• **What is expected**:
Give back every record precisely.
=== Records for this exercise ===
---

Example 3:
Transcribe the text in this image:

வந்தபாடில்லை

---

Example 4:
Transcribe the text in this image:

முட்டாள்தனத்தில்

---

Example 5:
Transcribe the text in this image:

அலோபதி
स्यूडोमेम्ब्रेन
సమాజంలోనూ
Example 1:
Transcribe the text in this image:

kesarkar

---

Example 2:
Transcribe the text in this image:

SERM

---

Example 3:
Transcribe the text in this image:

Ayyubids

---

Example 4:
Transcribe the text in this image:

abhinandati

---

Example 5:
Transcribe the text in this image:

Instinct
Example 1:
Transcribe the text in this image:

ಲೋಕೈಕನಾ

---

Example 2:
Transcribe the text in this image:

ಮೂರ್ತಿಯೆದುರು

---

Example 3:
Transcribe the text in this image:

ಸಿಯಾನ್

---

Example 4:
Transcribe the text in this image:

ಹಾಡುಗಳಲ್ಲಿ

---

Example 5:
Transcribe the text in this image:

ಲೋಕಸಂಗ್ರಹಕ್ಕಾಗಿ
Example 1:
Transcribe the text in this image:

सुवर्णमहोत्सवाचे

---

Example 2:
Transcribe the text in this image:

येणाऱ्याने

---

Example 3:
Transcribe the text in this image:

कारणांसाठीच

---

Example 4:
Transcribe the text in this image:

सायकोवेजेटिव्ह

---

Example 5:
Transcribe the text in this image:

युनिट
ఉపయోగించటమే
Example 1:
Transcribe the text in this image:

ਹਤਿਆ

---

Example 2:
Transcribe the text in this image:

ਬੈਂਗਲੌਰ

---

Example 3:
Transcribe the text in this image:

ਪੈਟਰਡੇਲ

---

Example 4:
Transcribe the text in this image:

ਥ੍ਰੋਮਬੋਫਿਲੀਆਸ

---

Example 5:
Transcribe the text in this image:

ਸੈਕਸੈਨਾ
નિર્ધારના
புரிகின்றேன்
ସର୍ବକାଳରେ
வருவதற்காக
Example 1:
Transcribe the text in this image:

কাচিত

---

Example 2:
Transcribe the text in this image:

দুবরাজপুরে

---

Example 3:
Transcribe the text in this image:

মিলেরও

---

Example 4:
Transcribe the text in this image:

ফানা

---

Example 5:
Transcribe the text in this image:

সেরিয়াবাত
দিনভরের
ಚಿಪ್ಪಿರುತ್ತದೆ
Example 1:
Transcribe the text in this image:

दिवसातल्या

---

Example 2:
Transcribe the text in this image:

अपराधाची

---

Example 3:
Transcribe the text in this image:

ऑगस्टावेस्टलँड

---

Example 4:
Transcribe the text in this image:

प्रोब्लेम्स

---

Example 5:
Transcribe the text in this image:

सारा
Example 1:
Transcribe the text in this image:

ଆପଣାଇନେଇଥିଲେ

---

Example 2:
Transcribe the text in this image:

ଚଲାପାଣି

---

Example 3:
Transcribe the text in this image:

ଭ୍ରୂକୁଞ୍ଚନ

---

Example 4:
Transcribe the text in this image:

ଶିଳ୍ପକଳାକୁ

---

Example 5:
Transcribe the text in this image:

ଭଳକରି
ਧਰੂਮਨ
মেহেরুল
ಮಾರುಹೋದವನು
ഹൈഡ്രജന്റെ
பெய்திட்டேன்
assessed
===
• **Written answer**:
---

Example 3:
Transcribe the text in this image:

வந்தபாடில்லை

---

Example 4:
Transcribe the text in this image:

முட்டாள்தனத்தில்

---

Example 5:
Transcribe the text in this image:

அலோபதி
स्यूडोमेम्ब्रेन
సమాజంలోనూ
Example 1:
Transcribe the text in this image:

kesarkar

---

Example 2:
Transcribe the text in this image:

SERM

---

Example 3:
Transcribe the text in this image:

Ayyubids

---

Example 4:
Transcribe the text in this image:

abhinandati

---

Example 5:
Transcribe the text in this image:

Instinct
Example 1:
Transcribe the text in this image:

ಲೋಕೈಕನಾ

---

Example 2:
Transcribe the text in this image:

ಮೂರ್ತಿಯೆದುರು

---

Example 3:
Transcribe the text in this image:

ಸಿಯಾನ್

---

Example 4:
Transcribe the text in this image:

ಹಾಡುಗಳಲ್ಲಿ

---

Example 5:
Transcribe the text in this image:

ಲೋಕಸಂಗ್ರಹಕ್ಕಾಗಿ
Example 1:
Transcribe the text in this image:

सुवर्णमहोत्सवाचे

---

Example 2:
Transcribe the text in this image:

येणाऱ्याने

---

Example 3:
Transcribe the text in this image:

कारणांसाठीच

---

Example 4:
Transcribe the text in this image:

सायकोवेजेटिव्ह

---

Example 5:
Transcribe the text in this image:

युनिट
ఉపయోగించటమే
Example 1:
Transcribe the text in this image:

ਹਤਿਆ

---

Example 2:
Transcribe the text in this image:

ਬੈਂਗਲੌਰ

---

Example 3:
Transcribe the text in this image:

ਪੈਟਰਡੇਲ

---

Example 4:
Transcribe the text in this image:

ਥ੍ਰੋਮਬੋਫਿਲੀਆਸ

---

Example 5:
Transcribe the text in this image:

ਸੈਕਸੈਨਾ
નિર્ધારના
புரிகின்றேன்
ସର୍ବକାଳରେ
வருவதற்காக
Example 1:
Transcribe the text in this image:

কাচিত

---

Example 2:
Transcribe the text in this image:

দুবরাজপুরে

---

Example 3:
Transcribe the text in this image:

মিলেরও

---

Example 4:
Transcribe the text in this image:

ফানা

---

Example 5:
Transcribe the text in this image:

সেরিয়াবাত
দিনভরের
ಚಿಪ್ಪಿರುತ್ತದೆ
Example 1:
Transcribe the text in this image:

दिवसातल्या

---

Example 2:
Transcribe the text in this image:

अपराधाची

---

Example 3:
Transcribe the text in this image:

ऑगस्टावेस्टलँड

---

Example 4:
Transcribe the text in this image:

प्रोब्लेम्स

---

Example 5:
Transcribe the text in this image:

सारा
Example 1:
Transcribe the text in this image:

ଆପଣାଇନେଇଥିଲେ

---

Example 2:
Transcribe the text in this image:

ଚଲାପାଣି

---

Example 3:
Transcribe the text in this image:

ଭ୍ରୂକୁଞ୍ଚନ

---

Example 4:
Transcribe the text in this image:

ଶିଳ୍ପକଳାକୁ

---

Example 5:
Transcribe the text in this image:

ଭଳକରି
ਧਰੂਮਨ
মেহেরুল
ಮಾರುಹೋದವನು
ഹൈഡ്രജന്റെ
பெய்திட்டேன்
assessed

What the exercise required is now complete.